Stored data entries:
#####
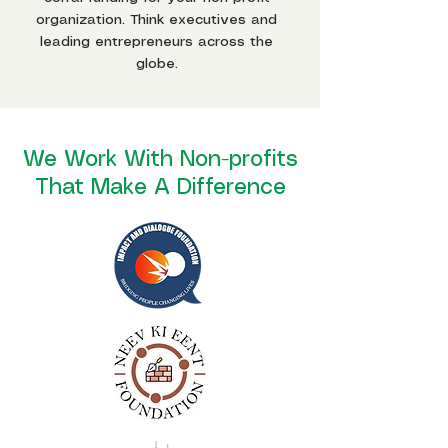
organization. Think executives and
leading entrepreneurs across the
globe.
We Work With Non-profits
That Make A Difference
#####
_Assignment:_
For each record above, write out every line exactly and skip the pictures.

_Solution:_
organization. Think executives and
leading entrepreneurs across the
globe.
We Work With Non-profits
That Make A Difference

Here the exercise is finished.